Orphan works are a universal challenge where finding copyright owners after a realistic good faith search are unfounded. This type of copyrighted work could be considered an orphaned work. A pending Act and study by the US Copyright Office may limit the copyright owners in demanding only reasonable reimbursement at a later date, so long as the work utilized has provided attribution.
In addition to not being able to find a copyright owner, other challenges may include no reply from the permission request, a cost-prohibitive copyright fee, or the copyright owner refusing permission. When this occurs, returning to a fair use analysis may guide you on what to do. Other options include replacing the work with an alternative work, using a smaller portion of the work, or conducting a risk-benefit analysis with legal counsel.[ii] Most individuals want to do the right thing.
Outside of instructional use in education, there are many other instances where one may need to obtain copyright permission to recopy resources for republication or initial use for other books, journal articles, or online publishing, e.g. blogs and wikis.
Below are general instructions for scholars, researchers, and commercial authors on how to obtain permission from the publishers of others’ resources. These are basic guidelines and should not be considered legal advice, only general tips on how to follow-up with publishers and/or authors for permission to use their works in your newly created works.

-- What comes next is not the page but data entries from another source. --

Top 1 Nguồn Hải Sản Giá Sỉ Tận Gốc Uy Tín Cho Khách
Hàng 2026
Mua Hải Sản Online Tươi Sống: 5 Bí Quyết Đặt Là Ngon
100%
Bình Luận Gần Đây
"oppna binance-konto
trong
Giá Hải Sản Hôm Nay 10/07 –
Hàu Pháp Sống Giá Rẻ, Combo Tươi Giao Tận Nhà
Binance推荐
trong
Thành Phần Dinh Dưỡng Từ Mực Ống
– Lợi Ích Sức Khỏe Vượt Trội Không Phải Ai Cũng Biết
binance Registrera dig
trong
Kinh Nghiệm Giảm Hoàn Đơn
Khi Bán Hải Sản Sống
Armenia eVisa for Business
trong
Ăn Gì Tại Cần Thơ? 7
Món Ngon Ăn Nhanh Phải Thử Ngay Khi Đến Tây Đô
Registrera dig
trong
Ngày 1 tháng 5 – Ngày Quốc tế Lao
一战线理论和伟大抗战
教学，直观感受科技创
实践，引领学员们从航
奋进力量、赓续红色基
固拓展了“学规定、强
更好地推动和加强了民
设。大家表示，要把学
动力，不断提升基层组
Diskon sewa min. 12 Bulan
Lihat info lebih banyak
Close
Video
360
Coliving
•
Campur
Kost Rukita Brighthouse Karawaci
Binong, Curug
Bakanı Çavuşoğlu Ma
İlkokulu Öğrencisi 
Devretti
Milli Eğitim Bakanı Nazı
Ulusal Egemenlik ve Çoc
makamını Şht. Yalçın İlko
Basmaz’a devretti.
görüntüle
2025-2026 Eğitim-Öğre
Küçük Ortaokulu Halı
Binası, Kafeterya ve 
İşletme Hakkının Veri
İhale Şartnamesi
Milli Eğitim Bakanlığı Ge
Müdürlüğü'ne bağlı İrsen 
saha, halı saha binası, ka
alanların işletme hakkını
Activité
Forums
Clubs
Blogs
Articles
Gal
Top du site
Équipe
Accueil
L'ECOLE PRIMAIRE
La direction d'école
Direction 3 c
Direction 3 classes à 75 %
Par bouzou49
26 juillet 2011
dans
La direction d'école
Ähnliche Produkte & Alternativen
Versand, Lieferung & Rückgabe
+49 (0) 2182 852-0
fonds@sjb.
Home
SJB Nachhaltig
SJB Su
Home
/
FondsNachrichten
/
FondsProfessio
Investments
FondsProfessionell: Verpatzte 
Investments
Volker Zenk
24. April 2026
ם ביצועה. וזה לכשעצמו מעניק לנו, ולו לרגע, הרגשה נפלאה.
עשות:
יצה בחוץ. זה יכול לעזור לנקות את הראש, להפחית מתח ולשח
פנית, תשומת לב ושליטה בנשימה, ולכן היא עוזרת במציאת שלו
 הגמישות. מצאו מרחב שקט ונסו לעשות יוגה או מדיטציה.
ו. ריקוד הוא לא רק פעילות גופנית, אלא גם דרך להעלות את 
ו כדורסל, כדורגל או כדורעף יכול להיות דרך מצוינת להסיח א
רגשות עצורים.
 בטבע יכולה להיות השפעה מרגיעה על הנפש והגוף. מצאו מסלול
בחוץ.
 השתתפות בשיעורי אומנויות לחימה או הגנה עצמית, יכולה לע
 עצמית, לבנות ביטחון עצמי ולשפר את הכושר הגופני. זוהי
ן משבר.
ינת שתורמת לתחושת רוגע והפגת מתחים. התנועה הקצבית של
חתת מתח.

If you are reprinting content from your own original works previously published, you might also need to ask for permission to re-use your works if you signed a publishing contract agreement when submitting your content for some works, such as journal articles or book chapters. Depending on what the contracts state and what you may have arranged, you may not need permission for your re-use of your own work(s) for new publishing. However, this is often not the case, but it is good to review the contracts signed when these works were published. Once you determine what the previous publisher contact agreements state, and if you signed over all of your copyright exclusive rights, then, yes, permission is needed from those works.
Columbia University Libraries' Copyright Advisory Office provides Model Permission Letters to use for when permission is required. The format of these letters are ideal for you to use for an email or letter sent to the publisher for permission. Do NOT rely on any verbal telephone or text messages from a publisher. Emails, facsimiles, or traditional letters are best to document any permission. Also, be prepared to pay for some permission, especially for posting excerpt or complete document content on a public viewed web resource, such as blogs and wikis.
You will need to research for the permission contacts from each publisher (or author) of any work you plan to copy and use within your new work. Many publishers provide a copyright permissions page for such requests. For others you may need to perform a web search (e.g. Google or Bing) for “permission,” “copyright,” and the name of the publisher. Often these publishers provide online permission templates too. If this is the case, print out a screen shot before clicking any submit button with your permission request.
[i] Richard Stim, Getting Permission: How to License & Clear Copyrighted Materials Online & Off, (Berkeley, CA: Nolo, 2004). Stim’s book also provides ideas on how to write letters to contact an author/publisher.